Val and I prepared a sauté of onions and zucchini and the yellow and green beans we had picked up at the farmstand outside Chicoutimi, and poured it along with the remains of a jar of pesto over the balance of the pasta, and it was terrific.
A miracle occurred, as while we had thought we were out of wine, in the process of organizing the truck for tomorrow’s long day of travel out of Quebec and into Ontario, we discovered a bottle of capable Malbec.
Down it went, and we were all feeling quite well. We did the dishes and I started a fire, and Val set off to the truck to retrieve a sweater when she noticed my phone ringing – remarkable because we virtually never keep an eye on our phones, we virtually never get service out here, and I don’t even have my ringer on so she would have only really noticed an incoming call at night, the phone blinking at her from the dashboard of the truck.
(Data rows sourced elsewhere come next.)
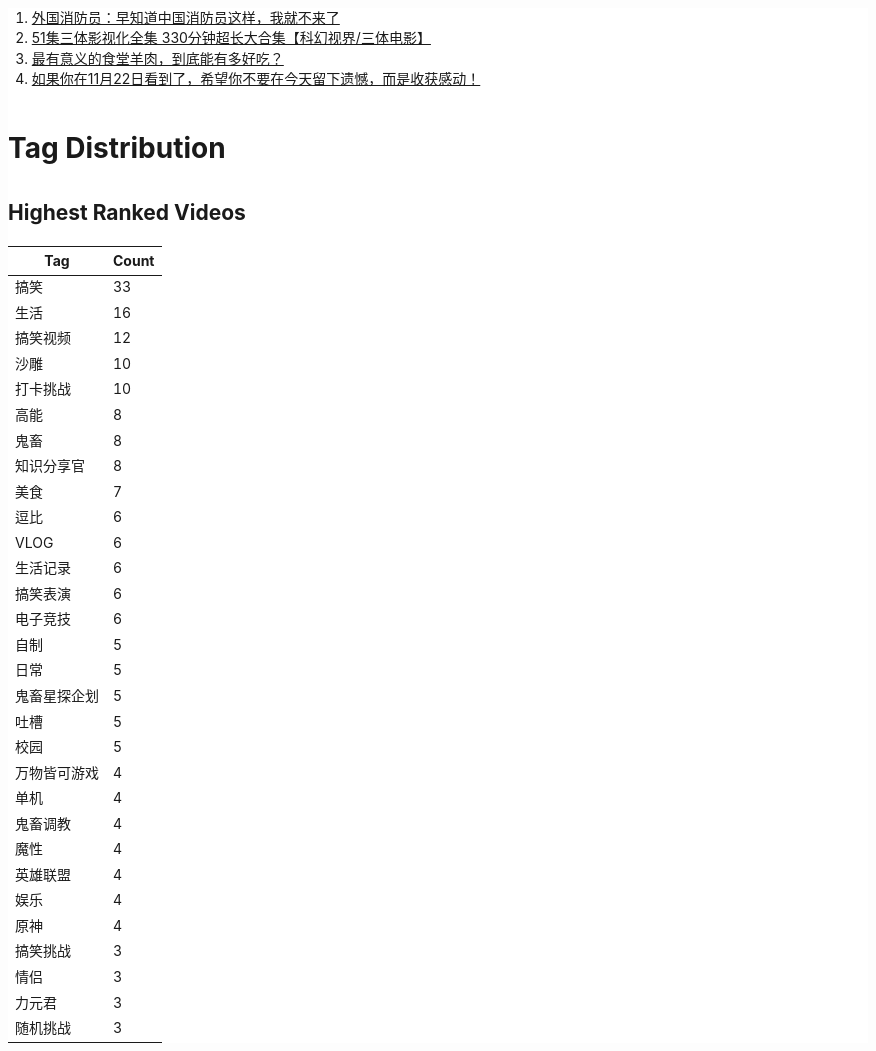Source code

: 1. [外国消防员：早知道中国消防员这样，我就不来了](https://www.bilibili.com/video/BV1QU4y1M7aq)
1. [51集三体影视化全集 330分钟超长大合集【科幻视界/三体电影】](https://www.bilibili.com/video/BV17L411g7JQ)
1. [最有意义的食堂羊肉，到底能有多好吃？](https://www.bilibili.com/video/BV1VS4y1R7n6)
1. [如果你在11月22日看到了，希望你不要在今天留下遗憾，而是收获感动！](https://www.bilibili.com/video/BV1T34y1o7AD)

# Tag Distribution
## Highest Ranked Videos


| Tag | Count |
| --- | --- |
| 搞笑 | 33 |
| 生活 | 16 |
| 搞笑视频 | 12 |
| 沙雕 | 10 |
| 打卡挑战 | 10 |
| 高能 | 8 |
| 鬼畜 | 8 |
| 知识分享官 | 8 |
| 美食 | 7 |
| 逗比 | 6 |
| VLOG | 6 |
| 生活记录 | 6 |
| 搞笑表演 | 6 |
| 电子竞技 | 6 |
| 自制 | 5 |
| 日常 | 5 |
| 鬼畜星探企划 | 5 |
| 吐槽 | 5 |
| 校园 | 5 |
| 万物皆可游戏 | 4 |
| 单机 | 4 |
| 鬼畜调教 | 4 |
| 魔性 | 4 |
| 英雄联盟 | 4 |
| 娱乐 | 4 |
| 原神 | 4 |
| 搞笑挑战 | 3 |
| 情侣 | 3 |
| 力元君 | 3 |
| 随机挑战 | 3 |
It was our attorney in Arizona, calling with an update about the resolution of Val’s father’s estate. I spoke with her for a few minutes and, as there had been an offer on his house, then called all the sisters to update them.
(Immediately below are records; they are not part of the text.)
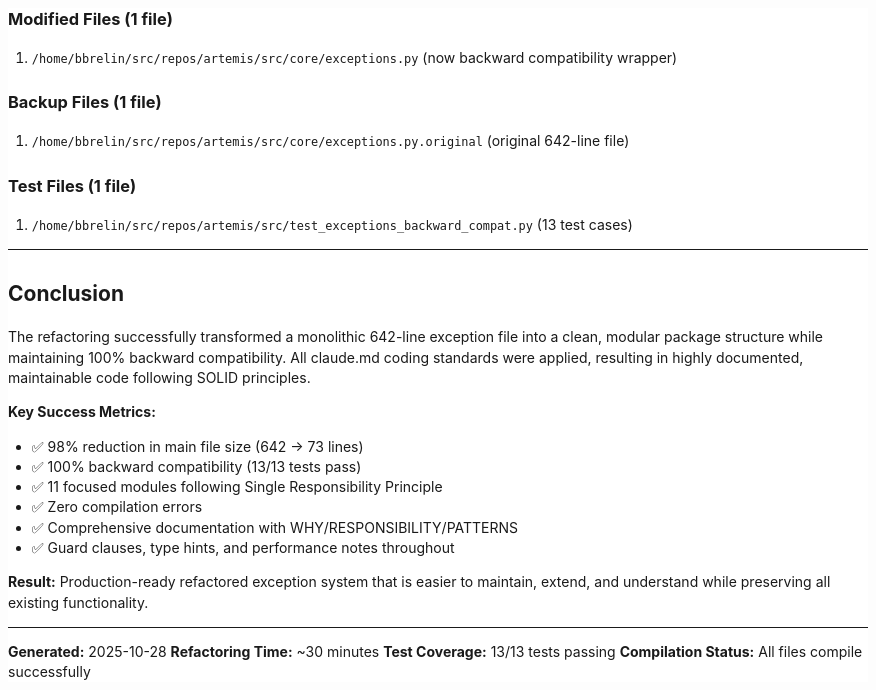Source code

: ### Modified Files (1 file)
1. `/home/bbrelin/src/repos/artemis/src/core/exceptions.py` (now backward compatibility wrapper)

### Backup Files (1 file)
1. `/home/bbrelin/src/repos/artemis/src/core/exceptions.py.original` (original 642-line file)

### Test Files (1 file)
1. `/home/bbrelin/src/repos/artemis/src/test_exceptions_backward_compat.py` (13 test cases)

---

## Conclusion

The refactoring successfully transformed a monolithic 642-line exception file into a clean, modular package structure while maintaining 100% backward compatibility. All claude.md coding standards were applied, resulting in highly documented, maintainable code following SOLID principles.

**Key Success Metrics:**
- ✅ 98% reduction in main file size (642 → 73 lines)
- ✅ 100% backward compatibility (13/13 tests pass)
- ✅ 11 focused modules following Single Responsibility Principle
- ✅ Zero compilation errors
- ✅ Comprehensive documentation with WHY/RESPONSIBILITY/PATTERNS
- ✅ Guard clauses, type hints, and performance notes throughout

**Result:** Production-ready refactored exception system that is easier to maintain, extend, and understand while preserving all existing functionality.

---

**Generated:** 2025-10-28
**Refactoring Time:** ~30 minutes
**Test Coverage:** 13/13 tests passing
**Compilation Status:** All files compile successfully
In turn, Val had a chance to speak with her sisters over the course of the next hour and, as she hung up the phone on the final call, the weight of the day and her father’s passing came crashing down on her in full force, and she curled into her chair in front of the fire with her face buried in her hands and I could only look on from a distance.
Our girls had completely lost themselves in another of their games, building houses for their stuffed wolf cubs and arranging marriages amongst them, so I fed the fire and let it warm the two of us and, after a half an hour or and hour even, we spoke a little and I sent her off to bed.
I put the last of the wood on the fire and the girls emerged from their game to join me, exhausted, and we watched the fire together, talking and not talking, a father and his daughters.
I found myself hoping that I would be a good enough person to these kids of mine, a good enough father, that my inevitable passing will move them in no small way too.
That they’ll pry open a box of letters, or pictures, or read a story I wrote, some day decades from now, and call each other, and fall warmly upon my memory.
If that’s all I get from this life of mine, I’ll call it a success.